# IHRE AUFGABE:
Schreiben Sie aus dem Text über Mikroplastik den Abschnitt von „Auch die Bodensee-Wasserversorgung“ bis „effizient zu entfernen.“ wortgetreu ab.

In fast der Hälfte aller Felchen (40 Prozent) wurden Plastikpartikel gefunden.
Bei Raubfischen wie dem Hecht waren knapp zehn Prozent betroffen.
Überraschend findet der Biologe die Ergebnisse nicht. Sie entsprechen in etwa einer länderübergreifenden Pilotstudie, die Mikroplastik in fast allen deutschen Binnengewässern nachgewiesen hat. Die Proben wurden 25 Flüssen und Binnengewässern entnommen, darunter Rhein und Donau.
Angst, Fisch zu essen, müsse man deshalb nicht haben, glaubt Roch. „Die größeren Plastikteile bleiben im Magen und im Darm und werden einfach ausgeschieden.“Allerdings sei bislang unklar, was mit sehr kleinen Partikeln unter einem Hundertstel Millimeter passiert.
Auch die Bodensee-Wasserversorgung in Sipplingen, die Trinkwasser für vier Millionen Menschen in Baden-Württemberg aufbereitet, beschäftigt das Thema. Das Labor hat im Bodenseewasser bislang nur geringste Mengen von Mikroplastikteilchen nachgewiesen. Diese Teilchen würden in der Aufbereitung aber wirkungsvoll zurückgehalten, teilte das Unternehmen der „Schwäbischen Zeitung mit“. Das Trinkwasser kann jederzeit bedenkenlos getrunken und verwendet werden. Spezielle Mikroplastikfilter für zu Hause seien nicht nötig, sagt Maria Quignon, Sprecherin der Bodensee Wasserversorgung. Laboruntersuchungen hätten gezeigt, dass die zum Einsatz kommenden Verfahrensstufen – Mikrosiebung, Ozonung eisensalzunterstützte Filtration – geeignet seien, partikuläre Inhaltsstoffe und Mikroplastik mit einem Durchmesser von mehr als einem Mikrometer effizient zu entfernen.

# AUSZÜGE AUS DATENSÄTZEN:
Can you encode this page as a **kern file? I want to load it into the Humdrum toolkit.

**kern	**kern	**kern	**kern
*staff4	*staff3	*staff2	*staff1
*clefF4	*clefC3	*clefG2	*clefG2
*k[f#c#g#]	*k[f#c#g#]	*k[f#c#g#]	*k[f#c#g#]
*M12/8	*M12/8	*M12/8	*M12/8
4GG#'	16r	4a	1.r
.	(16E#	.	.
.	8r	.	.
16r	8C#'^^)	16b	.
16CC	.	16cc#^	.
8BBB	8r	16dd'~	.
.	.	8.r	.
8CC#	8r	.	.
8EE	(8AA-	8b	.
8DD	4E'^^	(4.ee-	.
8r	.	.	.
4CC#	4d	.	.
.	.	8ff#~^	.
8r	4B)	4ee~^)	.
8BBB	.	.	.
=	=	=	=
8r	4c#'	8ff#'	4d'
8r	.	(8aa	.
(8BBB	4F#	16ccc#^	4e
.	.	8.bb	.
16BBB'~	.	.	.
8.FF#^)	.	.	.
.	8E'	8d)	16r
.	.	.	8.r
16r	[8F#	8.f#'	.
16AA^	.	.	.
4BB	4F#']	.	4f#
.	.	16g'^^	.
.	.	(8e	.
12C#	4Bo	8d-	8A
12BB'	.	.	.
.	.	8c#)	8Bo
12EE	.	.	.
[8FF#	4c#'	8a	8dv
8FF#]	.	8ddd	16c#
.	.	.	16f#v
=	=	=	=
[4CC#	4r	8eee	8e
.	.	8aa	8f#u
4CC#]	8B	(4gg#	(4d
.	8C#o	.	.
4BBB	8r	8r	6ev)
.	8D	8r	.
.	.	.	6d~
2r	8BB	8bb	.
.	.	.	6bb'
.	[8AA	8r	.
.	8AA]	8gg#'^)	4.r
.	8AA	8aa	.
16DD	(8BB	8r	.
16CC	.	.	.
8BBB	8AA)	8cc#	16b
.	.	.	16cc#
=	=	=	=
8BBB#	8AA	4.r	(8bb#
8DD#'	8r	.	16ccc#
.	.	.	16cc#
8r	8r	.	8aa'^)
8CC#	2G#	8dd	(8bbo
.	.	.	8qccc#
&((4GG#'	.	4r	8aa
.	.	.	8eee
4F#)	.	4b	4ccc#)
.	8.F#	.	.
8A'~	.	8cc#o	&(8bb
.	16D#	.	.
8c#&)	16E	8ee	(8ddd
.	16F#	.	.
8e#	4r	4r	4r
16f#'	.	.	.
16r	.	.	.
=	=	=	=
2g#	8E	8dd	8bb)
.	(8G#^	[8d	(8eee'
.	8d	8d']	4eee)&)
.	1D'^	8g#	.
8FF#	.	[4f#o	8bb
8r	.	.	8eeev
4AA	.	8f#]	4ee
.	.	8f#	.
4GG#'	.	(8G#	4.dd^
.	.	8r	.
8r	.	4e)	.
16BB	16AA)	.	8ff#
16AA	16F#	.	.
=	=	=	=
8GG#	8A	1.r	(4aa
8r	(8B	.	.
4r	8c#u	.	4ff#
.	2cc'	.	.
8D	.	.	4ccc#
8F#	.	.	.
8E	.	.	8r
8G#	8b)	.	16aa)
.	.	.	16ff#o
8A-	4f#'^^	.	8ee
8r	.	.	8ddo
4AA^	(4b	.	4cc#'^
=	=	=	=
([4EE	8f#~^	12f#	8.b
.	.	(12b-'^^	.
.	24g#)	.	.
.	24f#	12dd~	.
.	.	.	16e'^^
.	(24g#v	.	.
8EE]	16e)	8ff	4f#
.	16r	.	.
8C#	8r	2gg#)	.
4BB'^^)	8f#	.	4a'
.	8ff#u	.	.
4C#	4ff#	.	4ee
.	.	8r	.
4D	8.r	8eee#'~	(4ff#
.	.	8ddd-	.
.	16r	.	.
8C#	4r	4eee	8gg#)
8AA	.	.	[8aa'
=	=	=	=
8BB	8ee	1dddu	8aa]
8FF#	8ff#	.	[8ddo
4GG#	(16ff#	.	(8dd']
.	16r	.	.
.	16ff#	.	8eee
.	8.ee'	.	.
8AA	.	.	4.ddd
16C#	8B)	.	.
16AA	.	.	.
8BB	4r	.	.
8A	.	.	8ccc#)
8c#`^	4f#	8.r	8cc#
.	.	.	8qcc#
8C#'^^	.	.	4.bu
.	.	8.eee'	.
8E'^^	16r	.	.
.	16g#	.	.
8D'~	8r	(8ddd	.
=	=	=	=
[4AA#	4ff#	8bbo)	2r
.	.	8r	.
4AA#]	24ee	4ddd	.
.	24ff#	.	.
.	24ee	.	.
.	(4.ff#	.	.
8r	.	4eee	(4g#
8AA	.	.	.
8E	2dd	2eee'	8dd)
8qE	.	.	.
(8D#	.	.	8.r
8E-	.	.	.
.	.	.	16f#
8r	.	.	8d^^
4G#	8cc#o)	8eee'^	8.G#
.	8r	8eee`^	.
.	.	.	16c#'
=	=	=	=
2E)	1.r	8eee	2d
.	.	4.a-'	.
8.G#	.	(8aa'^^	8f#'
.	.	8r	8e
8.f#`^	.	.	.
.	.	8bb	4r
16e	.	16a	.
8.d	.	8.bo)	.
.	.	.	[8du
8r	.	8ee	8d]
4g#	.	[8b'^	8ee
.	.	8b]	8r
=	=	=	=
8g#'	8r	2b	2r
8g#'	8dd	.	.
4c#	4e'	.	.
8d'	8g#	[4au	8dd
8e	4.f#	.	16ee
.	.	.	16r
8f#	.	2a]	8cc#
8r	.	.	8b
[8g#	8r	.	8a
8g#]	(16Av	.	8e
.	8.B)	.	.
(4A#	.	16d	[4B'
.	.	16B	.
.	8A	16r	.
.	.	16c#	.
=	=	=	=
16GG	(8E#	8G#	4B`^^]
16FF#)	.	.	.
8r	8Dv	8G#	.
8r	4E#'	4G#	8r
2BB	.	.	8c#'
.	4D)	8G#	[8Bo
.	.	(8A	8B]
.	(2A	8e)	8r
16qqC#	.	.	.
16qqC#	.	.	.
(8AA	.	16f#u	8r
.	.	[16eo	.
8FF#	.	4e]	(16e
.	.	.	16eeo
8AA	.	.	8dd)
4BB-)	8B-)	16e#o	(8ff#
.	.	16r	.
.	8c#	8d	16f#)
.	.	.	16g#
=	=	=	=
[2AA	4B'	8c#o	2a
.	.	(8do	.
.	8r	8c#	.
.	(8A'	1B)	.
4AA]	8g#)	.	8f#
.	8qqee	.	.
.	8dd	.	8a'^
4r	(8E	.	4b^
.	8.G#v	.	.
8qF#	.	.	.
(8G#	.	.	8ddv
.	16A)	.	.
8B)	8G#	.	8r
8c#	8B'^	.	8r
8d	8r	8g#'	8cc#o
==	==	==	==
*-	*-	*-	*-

# ERGEBNIS DER ÜBUNG:
Auch die Bodensee-Wasserversorgung in Sipplingen, die Trinkwasser für vier Millionen Menschen in Baden-Württemberg aufbereitet, beschäftigt das Thema. Das Labor hat im Bodenseewasser bislang nur geringste Mengen von Mikroplastikteilchen nachgewiesen. Diese Teilchen würden in der Aufbereitung aber wirkungsvoll zurückgehalten, teilte das Unternehmen der „Schwäbischen Zeitung mit“. Das Trinkwasser kann jederzeit bedenkenlos getrunken und verwendet werden. Spezielle Mikroplastikfilter für zu Hause seien nicht nötig, sagt Maria Quignon, Sprecherin der Bodensee Wasserversorgung. Laboruntersuchungen hätten gezeigt, dass die zum Einsatz kommenden Verfahrensstufen – Mikrosiebung, Ozonung eisensalzunterstützte Filtration – geeignet seien, partikuläre Inhaltsstoffe und Mikroplastik mit einem Durchmesser von mehr als einem Mikrometer effizient zu entfernen.